“Cove Fort Today,” Ensign, June 1995, 36
Cove Fort Today
Now a popular visitors’ center, this 1867 wilderness way station was once a strategic link in the chain of settlements established by Latter-day Saint pioneers.
On 12 April 1867 President Brigham Young wrote a letter to Ira Hinckley asking him to “take charge” of building a fort on Cove Creek, located in central Utah a day’s journey from the town of Fillmore on the north or the town of Beaver on the south. This fort, built instead of a town because of the scarcity of water, was to be a way station for Latter-day Saints traveling along the “Mormon Corridor”—settlements stretching from Idaho to Nevada connected by a network of roads, telegraph lines, and postal routes. Being a man of action, Ira left his home in Coalville, Utah, on April 17 for his new assignment, his family to come later.
Between April and November 1867, quarrymen, stonemasons, and carpenters from central Utah settlements labored together to construct the fort. Built of black volcanic rock and dark limestone quarried nearby, the walls are one hundred feet long and eighteen feet high. Lumber, mostly cedar and pine, was used for the roof, twelve interior rooms, and the massive doors at the east and west ends of the fort.
For years the fort bustled with activity. “In those early days it was not isolation to be at the fort,” said Ira’s daughter, Luna. “The news of the great, growing West throbbed over the lines into the telegraph office at the fort and through [the] post office passed the news of the new western empire” delivered by Pony Express riders.1 Children laughed as they played in the inner courtyard. Daily, two stagecoaches with a variety of weary travelers rumbled up to the fort. Latter-day Saint families, some of whom were moving to new communities, unhitched their teams from their heavily loaded wagons and led the horses to the barn. Cowboys tended the tithing herds, and a blacksmith clanged metal into horseshoes with his hammer. Evening conversation was lively around the long table where each night a new variety of visitors, perhaps mail carriers, artists, miners, Indian or Spanish traders, or Latter-day Saint families, joined the Hinckley family for dinner. Afterward, everyone—Latter-day Saint or not—attended family prayer. At night the air might be filled with music as the cowboys sang around their campfire.
For more than twenty years the fort served an important function, but as times changed so did the need for the fort. By 1890 the Church leased out the fort and, after the turn of the century, sold it to the Otto Kesler family. Nearly one hundred years later, in 1989, the Hinckley family purchased the fort from the Keslers and made a gift of it to the Church as a historic site.2 Shortly afterward, efforts to restore the fort to its original condition were begun, and on 21 May 1994 President Gordon B. Hinckley, then First Counselor in the First Presidency, dedicated the Historic Cove Fort Complex.

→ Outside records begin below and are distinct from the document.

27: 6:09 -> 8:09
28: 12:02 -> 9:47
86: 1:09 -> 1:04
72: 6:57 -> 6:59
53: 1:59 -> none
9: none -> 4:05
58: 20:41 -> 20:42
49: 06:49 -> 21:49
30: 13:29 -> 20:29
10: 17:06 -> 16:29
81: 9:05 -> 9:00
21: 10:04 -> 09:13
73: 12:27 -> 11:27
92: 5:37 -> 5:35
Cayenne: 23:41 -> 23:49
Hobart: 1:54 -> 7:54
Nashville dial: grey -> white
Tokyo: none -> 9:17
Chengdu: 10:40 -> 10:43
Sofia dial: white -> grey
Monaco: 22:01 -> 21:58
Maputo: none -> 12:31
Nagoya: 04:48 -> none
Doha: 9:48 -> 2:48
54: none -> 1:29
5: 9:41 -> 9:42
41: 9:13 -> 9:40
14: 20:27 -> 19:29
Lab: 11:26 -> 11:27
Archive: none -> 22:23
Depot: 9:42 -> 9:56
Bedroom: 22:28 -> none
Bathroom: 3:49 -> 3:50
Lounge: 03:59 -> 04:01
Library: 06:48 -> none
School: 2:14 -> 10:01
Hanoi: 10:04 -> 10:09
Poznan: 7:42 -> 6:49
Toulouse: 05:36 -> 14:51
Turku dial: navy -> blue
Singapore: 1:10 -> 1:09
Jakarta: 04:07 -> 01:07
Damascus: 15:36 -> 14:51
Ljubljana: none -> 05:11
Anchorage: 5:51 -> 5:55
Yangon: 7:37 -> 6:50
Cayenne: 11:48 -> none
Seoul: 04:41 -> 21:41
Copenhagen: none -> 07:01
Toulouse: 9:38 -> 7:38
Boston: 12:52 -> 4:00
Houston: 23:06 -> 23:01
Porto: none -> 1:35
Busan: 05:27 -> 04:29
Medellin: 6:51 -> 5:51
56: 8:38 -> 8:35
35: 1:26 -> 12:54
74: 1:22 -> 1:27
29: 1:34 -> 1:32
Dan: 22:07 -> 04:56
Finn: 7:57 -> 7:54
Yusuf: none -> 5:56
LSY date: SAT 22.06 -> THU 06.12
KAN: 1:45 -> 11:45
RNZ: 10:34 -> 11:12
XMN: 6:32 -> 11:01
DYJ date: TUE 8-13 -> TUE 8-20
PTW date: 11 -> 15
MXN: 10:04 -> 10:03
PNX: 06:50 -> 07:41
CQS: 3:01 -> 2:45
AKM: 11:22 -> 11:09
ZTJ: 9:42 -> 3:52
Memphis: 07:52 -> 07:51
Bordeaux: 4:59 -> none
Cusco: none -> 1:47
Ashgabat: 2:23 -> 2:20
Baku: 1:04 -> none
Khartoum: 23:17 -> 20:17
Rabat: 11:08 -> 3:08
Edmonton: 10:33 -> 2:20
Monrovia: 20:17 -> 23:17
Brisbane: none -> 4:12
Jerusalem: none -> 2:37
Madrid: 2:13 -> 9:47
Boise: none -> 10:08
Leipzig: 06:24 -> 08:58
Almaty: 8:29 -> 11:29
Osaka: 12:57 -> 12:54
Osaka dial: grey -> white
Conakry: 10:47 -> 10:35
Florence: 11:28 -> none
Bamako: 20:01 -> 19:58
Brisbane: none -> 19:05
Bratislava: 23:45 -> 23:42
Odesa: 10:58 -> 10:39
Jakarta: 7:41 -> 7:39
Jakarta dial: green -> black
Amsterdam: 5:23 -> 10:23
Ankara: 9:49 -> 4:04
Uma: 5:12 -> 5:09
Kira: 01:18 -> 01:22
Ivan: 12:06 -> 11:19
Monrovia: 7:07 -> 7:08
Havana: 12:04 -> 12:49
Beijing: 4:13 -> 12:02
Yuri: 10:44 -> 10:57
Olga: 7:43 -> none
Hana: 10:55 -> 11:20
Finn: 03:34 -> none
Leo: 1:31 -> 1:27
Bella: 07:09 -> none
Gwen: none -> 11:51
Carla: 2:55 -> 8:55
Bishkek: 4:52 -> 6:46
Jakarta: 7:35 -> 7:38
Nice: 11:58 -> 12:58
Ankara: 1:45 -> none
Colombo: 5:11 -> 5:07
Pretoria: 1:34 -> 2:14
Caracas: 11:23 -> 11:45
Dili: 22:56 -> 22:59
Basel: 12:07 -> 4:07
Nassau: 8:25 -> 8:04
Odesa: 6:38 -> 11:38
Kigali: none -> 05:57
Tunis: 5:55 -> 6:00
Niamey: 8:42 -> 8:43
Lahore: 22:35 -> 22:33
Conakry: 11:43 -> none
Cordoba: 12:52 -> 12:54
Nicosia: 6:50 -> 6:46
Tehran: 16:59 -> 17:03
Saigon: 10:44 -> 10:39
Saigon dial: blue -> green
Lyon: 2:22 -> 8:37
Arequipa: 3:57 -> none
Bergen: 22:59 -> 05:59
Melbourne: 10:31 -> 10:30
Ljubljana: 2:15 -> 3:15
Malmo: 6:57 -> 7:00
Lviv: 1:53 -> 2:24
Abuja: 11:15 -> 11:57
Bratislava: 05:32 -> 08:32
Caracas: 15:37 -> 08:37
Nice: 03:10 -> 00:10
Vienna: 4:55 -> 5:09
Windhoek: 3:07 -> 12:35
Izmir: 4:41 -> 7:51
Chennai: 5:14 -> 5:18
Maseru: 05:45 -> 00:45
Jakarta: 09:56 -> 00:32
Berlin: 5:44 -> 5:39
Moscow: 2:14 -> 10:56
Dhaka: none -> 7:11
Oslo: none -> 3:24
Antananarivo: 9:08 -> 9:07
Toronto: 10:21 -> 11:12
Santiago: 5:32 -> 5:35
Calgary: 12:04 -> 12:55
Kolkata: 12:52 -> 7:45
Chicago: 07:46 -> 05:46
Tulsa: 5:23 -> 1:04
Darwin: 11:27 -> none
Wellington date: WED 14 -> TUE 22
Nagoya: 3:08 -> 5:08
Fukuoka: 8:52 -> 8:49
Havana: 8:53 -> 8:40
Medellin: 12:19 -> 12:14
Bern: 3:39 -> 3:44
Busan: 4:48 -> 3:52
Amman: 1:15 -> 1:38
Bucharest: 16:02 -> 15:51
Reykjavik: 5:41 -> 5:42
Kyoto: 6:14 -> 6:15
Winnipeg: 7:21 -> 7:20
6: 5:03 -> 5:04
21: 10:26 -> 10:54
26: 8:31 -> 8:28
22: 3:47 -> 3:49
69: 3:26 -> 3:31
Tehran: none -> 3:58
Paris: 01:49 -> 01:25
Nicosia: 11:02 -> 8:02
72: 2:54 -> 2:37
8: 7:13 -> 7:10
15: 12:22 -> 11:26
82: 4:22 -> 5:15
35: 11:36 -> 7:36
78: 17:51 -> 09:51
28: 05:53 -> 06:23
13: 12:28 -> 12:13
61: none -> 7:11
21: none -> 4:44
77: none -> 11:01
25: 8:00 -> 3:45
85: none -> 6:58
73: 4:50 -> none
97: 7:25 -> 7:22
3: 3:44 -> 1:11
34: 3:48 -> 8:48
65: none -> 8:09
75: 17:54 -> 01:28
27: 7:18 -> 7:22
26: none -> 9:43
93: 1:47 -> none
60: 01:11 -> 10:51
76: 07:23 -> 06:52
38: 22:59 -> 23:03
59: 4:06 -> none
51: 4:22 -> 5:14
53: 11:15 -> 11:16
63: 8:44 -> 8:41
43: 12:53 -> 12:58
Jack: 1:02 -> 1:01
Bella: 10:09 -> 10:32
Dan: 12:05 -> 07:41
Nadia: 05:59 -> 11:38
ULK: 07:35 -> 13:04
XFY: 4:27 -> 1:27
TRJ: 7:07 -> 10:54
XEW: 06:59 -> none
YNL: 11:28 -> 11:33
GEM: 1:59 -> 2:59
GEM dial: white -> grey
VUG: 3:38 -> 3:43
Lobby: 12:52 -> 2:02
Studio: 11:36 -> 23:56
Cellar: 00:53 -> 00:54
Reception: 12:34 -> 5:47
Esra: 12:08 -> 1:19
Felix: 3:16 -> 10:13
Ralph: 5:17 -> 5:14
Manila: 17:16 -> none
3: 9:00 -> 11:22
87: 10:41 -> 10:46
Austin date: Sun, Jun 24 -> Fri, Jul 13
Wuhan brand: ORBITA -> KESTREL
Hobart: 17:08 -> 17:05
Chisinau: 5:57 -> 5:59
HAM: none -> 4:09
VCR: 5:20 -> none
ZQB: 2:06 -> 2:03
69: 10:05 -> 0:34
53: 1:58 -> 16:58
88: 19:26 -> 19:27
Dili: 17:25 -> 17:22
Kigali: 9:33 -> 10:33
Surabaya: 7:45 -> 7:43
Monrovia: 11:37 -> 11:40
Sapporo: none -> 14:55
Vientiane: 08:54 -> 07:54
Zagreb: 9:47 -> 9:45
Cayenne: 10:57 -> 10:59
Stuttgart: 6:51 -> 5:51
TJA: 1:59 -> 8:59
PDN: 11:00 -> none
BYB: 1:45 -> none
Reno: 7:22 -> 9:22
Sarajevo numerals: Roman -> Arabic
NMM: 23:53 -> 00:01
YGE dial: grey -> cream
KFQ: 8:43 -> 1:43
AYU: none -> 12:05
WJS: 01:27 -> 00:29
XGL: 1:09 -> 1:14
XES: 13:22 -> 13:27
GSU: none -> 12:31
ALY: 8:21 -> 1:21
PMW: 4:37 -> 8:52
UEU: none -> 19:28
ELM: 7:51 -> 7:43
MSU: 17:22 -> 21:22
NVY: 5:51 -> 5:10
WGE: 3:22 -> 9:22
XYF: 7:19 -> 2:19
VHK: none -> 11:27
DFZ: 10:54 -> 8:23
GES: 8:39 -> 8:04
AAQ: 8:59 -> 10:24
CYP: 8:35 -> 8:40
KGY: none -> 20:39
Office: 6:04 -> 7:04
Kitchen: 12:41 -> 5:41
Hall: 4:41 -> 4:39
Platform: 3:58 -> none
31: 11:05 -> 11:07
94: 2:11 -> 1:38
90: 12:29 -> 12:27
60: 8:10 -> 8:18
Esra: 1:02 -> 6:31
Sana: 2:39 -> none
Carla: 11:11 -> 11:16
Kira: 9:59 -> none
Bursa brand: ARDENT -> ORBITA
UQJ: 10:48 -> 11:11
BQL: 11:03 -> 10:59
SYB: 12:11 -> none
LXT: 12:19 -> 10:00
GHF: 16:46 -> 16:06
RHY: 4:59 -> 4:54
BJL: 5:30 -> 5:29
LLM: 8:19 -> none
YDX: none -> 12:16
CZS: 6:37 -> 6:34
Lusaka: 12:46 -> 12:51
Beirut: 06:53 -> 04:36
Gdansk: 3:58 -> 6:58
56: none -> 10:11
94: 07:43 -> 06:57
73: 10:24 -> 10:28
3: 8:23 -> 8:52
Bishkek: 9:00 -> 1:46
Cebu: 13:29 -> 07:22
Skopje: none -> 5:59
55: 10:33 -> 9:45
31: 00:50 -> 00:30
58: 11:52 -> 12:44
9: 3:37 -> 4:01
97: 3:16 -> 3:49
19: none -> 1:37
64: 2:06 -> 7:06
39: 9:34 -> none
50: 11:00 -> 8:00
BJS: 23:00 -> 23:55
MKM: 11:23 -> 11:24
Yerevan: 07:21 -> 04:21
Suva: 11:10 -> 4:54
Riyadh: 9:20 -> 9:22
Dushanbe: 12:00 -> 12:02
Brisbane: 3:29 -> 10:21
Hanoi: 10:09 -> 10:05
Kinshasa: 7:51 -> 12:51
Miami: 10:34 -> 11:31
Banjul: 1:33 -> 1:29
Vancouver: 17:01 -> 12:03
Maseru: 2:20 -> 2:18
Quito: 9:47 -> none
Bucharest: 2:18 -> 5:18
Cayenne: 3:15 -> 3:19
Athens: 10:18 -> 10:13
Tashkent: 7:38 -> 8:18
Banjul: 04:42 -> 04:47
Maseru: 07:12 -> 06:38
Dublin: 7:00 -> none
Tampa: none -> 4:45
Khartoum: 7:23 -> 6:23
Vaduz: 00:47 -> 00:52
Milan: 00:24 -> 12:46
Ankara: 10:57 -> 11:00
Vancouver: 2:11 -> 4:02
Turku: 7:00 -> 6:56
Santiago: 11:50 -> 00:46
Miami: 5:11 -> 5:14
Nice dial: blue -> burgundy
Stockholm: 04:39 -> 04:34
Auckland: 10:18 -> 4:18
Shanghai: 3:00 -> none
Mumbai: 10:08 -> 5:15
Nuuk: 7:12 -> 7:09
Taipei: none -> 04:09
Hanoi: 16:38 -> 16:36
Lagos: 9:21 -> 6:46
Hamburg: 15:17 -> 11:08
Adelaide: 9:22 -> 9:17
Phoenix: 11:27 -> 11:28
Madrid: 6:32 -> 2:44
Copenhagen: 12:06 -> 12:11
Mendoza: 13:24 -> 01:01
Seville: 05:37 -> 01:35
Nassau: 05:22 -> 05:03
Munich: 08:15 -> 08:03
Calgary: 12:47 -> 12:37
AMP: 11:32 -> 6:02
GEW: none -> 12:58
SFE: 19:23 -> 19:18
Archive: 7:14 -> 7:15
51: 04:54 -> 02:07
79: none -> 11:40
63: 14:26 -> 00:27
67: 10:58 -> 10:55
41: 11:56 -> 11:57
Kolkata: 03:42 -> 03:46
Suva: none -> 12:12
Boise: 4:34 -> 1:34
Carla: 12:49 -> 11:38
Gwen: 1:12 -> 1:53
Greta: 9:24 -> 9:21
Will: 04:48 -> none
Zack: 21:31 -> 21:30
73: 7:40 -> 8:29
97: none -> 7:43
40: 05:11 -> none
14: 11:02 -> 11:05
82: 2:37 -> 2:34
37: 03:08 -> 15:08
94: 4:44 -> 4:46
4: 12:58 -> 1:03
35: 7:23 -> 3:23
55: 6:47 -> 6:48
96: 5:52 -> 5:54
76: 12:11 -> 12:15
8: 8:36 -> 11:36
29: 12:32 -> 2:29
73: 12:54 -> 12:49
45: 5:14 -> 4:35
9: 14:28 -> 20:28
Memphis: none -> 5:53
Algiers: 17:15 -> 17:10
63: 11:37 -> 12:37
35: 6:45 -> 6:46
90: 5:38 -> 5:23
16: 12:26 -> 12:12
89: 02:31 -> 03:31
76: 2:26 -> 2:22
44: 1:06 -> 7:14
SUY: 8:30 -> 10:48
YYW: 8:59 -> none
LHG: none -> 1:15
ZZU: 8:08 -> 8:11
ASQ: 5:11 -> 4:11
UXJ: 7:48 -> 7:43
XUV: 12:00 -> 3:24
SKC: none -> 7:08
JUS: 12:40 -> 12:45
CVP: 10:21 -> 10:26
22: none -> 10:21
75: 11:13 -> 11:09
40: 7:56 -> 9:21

“It is our hope that Cove Fort will serve as a modern way station—not as a shelter from physical fatigue or protection from the elements,” said Elder Stephen D. Nadauld of the Seventy, who also spoke at the dedication. “Rather, we hope it will serve as a spiritual way station where we can be reminded of the faith of our forefathers, where we can refresh our sense of sacrifice and obedience and our dedication to duty, where we can be reminded of the values of work, provident living, self-sufficiency, and family unity.”